◆ **Exercise**:
Continue the mailing-list reply about Samsung NAND ECC requirements, picking up right after its last sentence.

Re: [PATCH 13/15] mtd: nand: samsung: retrieve ECC requirements from extended ID

From: Boris Brezillon
Date: Mon May 30 2016 - 18:32:30 EST

On Tue, 31 May 2016 00:28:24 +0200
Boris Brezillon <boris.brezillon@xxxxxxxxxxxxxxxxxx> wrote:

> On Mon, 30 May 2016 16:56:09 -0400
> Valdis.Kletnieks@xxxxxx wrote:
> > On Mon, 30 May 2016 09:44:46 +0200, Boris Brezillon said:
> > > Hi Valdis,
> >
> > > Actually, that was my first reaction [1], but the more I think about it
> > > the more I realize it's a non-issue.
> > > AFAICT, there's no full-id entries for Samsung NANDs in the nand_ids
> > > table, so this either means there's no real users of Samsung MLCs or
> > > NAND controller drivers connecting to those chips don't care about the
> > > ->ecc_{step_ds,strength_ds} fields.
> >
> > I'm mostly, though not totally convinced (not having looked closely at
> > the existing code). There's still a possible issue with the distinction
> > between:
> >
> > A) "driver never references the variable" and
> >
> > B) driver check if it's zero, and acts like it doesn't care if it is, but if
> > it's non-zero, it goes ahead and uses it, with possible hilarity ensuing if the
> > value is wrong.
> >
> > Should be pretty easy for somebody who knows the code better than I to rule
> > out case B fairly quickly...
> Ok, so I had a quick look, and only 4 drivers are actually using the
> ->ecc_{strength,step}_ds fields, and AFAICT, all of them are already
> broken with the existing implementation, even if those fields are set
> to 0.
> - the atmel driver uses a default ECC config (2bits/512bytes) if
> those fields are set to 0, and this config is clearly not suitable
> for the MLC NANDs we are talking about (note that SLC NANDs seem to
> all use the 4 bytes extended ID scheme, which seems to be common to
> all vendors).
> - the gpmi driver either returns an error if one of these fields
> are set to zero and the 'fsl,use-minimum-ecc' DT property is defined,
> or tries to fill the whole OOB area with ECC bytes if the property is
> not defined. The 2nd solution could work, if only we were sure about
> the encoding of the OOB size, but, as the ECC requirements field, it
> depends on the extended ID scheme. So, in the end, it's broken too.

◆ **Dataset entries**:
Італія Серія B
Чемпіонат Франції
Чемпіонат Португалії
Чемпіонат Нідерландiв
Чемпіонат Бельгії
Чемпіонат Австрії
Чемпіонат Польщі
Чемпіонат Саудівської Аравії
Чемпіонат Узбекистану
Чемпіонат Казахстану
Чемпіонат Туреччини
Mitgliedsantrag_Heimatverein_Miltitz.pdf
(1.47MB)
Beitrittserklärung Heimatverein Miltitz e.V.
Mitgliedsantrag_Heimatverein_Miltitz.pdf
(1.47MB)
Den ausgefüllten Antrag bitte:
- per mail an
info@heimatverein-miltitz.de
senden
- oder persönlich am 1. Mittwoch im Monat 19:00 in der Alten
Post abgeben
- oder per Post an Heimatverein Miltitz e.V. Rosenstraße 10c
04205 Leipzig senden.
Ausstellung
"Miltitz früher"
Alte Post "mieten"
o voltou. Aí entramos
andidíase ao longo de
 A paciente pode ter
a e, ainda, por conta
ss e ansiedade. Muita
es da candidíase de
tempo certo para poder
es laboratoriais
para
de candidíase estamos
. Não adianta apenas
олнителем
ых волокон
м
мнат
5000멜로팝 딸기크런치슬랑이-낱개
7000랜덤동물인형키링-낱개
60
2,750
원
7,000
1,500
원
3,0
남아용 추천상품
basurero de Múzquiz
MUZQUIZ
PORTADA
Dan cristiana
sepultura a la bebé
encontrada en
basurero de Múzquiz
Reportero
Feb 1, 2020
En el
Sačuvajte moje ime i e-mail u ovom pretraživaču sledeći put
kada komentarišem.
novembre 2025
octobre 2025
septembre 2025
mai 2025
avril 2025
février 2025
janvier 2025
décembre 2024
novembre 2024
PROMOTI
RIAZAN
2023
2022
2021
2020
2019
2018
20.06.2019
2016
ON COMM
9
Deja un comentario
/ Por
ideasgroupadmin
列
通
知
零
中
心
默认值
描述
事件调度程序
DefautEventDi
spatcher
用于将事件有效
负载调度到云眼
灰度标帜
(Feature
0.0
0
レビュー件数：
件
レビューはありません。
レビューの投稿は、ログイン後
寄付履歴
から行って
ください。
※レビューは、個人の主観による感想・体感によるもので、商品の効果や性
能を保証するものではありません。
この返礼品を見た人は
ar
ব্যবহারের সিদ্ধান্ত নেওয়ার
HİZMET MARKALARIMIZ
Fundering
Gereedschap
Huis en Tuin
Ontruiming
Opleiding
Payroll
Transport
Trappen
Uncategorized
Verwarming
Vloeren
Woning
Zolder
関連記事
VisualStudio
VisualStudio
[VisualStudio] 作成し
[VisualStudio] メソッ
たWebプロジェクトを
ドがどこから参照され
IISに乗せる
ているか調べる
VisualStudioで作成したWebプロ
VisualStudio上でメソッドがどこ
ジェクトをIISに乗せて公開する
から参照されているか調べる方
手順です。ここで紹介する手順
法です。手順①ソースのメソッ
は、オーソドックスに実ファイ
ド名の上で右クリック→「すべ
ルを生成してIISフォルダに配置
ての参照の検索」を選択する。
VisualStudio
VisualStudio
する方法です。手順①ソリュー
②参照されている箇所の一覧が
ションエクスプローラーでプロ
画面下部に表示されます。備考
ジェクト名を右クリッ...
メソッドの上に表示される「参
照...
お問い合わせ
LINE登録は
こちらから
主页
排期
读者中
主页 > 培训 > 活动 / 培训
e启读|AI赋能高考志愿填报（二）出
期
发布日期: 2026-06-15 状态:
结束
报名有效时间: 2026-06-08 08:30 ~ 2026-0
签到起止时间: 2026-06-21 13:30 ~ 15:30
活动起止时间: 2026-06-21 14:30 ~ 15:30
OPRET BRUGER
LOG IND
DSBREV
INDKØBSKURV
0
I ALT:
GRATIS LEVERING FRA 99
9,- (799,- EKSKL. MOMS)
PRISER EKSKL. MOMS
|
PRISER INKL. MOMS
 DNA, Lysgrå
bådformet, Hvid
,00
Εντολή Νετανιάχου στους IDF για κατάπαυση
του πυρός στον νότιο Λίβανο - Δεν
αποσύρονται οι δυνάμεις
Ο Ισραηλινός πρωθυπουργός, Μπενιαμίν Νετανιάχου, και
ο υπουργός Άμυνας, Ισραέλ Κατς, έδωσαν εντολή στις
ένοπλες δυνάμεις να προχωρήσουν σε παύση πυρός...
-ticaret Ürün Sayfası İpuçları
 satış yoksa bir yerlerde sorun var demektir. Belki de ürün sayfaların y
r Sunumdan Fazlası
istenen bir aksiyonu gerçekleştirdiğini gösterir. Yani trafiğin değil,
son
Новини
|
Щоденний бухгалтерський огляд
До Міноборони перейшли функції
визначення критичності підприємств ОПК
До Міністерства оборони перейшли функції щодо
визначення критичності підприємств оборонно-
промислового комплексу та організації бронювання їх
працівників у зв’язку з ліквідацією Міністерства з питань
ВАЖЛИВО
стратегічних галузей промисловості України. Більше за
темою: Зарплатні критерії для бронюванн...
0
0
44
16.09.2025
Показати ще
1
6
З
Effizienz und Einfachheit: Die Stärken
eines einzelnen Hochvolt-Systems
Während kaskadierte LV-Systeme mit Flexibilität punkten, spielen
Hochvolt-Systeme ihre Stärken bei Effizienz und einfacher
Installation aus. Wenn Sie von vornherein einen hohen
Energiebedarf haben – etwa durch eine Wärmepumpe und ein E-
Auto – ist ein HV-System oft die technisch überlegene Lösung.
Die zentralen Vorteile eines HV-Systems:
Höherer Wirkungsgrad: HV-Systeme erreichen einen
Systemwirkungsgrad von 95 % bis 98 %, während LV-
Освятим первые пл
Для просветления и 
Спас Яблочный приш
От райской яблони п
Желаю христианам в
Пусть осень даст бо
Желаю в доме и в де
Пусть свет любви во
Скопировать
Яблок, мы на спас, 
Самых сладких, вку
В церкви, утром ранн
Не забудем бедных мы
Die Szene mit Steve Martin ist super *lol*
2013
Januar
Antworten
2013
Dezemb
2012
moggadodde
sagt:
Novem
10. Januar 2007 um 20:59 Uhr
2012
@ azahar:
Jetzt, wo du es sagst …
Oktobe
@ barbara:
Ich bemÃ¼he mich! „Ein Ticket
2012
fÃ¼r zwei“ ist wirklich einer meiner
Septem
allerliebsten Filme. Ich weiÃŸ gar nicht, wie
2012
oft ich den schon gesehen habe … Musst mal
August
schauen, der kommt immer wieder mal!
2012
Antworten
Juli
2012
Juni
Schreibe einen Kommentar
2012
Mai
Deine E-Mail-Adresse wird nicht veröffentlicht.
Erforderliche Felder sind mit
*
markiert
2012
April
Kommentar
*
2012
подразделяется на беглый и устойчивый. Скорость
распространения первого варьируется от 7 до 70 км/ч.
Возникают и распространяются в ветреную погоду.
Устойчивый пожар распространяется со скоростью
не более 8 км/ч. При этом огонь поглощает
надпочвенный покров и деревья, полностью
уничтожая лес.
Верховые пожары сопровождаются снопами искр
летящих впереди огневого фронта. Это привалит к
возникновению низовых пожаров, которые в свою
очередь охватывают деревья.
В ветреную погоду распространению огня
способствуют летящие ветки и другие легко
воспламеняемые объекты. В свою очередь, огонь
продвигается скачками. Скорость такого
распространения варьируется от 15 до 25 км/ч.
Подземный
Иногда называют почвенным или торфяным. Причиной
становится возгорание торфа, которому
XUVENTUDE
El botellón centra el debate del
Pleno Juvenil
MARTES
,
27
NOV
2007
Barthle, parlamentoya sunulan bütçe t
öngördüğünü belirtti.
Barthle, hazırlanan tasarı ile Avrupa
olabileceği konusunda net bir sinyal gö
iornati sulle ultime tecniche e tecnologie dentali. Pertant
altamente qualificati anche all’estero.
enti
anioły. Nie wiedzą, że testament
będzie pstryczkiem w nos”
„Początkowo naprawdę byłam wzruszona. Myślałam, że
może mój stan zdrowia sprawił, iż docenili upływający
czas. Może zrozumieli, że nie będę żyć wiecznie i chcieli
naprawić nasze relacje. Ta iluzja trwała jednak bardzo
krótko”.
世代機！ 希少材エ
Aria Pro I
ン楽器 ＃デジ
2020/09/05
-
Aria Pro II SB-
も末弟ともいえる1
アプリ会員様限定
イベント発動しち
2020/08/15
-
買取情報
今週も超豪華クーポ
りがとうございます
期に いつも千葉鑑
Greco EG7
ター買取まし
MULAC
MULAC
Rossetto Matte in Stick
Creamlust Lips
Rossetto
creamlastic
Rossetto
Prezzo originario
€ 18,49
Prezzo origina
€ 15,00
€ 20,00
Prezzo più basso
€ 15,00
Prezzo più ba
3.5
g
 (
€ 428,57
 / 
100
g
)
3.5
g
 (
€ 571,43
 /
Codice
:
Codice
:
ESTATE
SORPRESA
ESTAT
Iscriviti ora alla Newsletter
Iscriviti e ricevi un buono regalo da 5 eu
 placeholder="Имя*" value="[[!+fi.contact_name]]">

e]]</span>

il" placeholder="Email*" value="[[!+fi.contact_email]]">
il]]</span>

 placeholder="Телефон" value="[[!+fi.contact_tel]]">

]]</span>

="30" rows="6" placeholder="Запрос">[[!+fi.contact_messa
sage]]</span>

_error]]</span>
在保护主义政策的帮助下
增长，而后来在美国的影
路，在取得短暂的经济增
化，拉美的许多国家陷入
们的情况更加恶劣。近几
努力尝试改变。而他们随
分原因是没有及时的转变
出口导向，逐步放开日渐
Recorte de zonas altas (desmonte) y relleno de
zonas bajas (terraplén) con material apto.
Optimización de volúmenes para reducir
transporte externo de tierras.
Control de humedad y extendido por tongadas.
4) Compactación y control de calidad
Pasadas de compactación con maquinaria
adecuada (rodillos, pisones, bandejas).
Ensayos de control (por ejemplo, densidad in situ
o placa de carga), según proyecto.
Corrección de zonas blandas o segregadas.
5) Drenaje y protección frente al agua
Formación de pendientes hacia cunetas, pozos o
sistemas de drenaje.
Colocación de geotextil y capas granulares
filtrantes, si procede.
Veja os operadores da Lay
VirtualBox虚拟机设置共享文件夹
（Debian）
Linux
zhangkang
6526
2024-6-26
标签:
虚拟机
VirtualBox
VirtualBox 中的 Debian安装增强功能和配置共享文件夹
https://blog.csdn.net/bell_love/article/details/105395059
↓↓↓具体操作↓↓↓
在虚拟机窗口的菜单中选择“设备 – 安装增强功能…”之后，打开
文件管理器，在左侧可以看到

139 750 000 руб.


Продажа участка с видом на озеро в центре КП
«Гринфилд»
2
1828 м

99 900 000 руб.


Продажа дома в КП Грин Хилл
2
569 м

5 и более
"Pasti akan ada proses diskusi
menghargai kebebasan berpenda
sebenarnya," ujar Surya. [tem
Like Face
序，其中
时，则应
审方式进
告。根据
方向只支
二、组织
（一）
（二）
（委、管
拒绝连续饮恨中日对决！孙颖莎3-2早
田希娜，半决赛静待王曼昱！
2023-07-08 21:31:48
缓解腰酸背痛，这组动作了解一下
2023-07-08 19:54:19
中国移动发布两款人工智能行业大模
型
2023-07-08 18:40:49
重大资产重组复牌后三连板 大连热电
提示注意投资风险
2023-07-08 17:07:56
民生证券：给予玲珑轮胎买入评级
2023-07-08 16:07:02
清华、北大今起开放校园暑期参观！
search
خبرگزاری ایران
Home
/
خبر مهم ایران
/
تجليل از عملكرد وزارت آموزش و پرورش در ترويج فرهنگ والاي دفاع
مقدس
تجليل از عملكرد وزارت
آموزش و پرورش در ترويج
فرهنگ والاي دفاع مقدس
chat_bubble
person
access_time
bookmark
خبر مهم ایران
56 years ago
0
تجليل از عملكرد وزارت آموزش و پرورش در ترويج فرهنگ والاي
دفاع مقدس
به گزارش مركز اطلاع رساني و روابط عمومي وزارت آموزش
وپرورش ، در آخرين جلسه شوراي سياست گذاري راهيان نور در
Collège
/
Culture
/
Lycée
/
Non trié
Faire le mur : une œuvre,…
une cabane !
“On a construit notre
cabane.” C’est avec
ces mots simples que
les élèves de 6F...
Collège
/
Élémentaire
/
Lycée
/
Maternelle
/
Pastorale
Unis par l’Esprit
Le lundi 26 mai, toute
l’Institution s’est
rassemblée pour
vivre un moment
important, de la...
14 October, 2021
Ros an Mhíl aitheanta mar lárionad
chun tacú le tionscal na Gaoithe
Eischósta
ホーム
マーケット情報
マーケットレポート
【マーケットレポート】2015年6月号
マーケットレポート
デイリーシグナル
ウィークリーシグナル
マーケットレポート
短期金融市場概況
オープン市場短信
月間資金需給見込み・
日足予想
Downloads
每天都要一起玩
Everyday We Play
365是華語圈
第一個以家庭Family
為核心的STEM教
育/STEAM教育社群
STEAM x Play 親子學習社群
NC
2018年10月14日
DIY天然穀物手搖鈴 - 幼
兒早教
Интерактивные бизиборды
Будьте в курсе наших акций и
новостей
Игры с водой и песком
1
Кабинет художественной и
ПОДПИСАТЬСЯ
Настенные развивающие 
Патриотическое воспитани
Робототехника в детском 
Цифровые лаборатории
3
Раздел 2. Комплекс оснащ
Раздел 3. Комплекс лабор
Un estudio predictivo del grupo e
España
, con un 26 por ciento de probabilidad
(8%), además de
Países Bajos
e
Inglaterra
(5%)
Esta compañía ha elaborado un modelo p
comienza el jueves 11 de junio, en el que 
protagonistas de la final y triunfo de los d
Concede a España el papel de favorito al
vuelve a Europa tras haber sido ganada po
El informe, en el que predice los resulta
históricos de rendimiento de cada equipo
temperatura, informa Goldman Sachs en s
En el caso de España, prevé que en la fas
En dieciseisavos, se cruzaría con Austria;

◆ **Final answer**:
> - the pxa and sunxi drivers are just blindly relying on those fields if
> the 'nand-ecc-strength' and 'nand-ecc-step-size' properties are
> undefined. The pxa default to 1bit/512bytes if ecc strength or ecc
> step appear to be set to 0, while the sunxi driver completely rejects
> the NAND chip.
> In both cases, the current implementation is broken, either because
> you will use an unsuitable ECC config or because your NAND chip won't
> be registered.
> So, as you can see, we're just moving from a broken state to another
> broken state, except the new infrastructures allows one to extend the
> detection logic and thus allow for correct detection of more chips.
> >
> > > I agree that the solution is not perfect, but I'd prefer seeing the
> > > NAND detection code iteratively improved than rejecting everything
> > > until we're 100% sure that all cases are correctly handled (which might
> > > never happen since NAND vendors introduce new NAND ID scheme if they
> > > need to).
> > >
> > > BTW, do you have Samsung datasheets describing a different NAND ID
> > > format, or is it purely hypothetical?
> >
> > Mostly hypothetical. I've just seen too many patches that assume "all chips
> > from vendor XYZ do *this*" that were not at all corrrect.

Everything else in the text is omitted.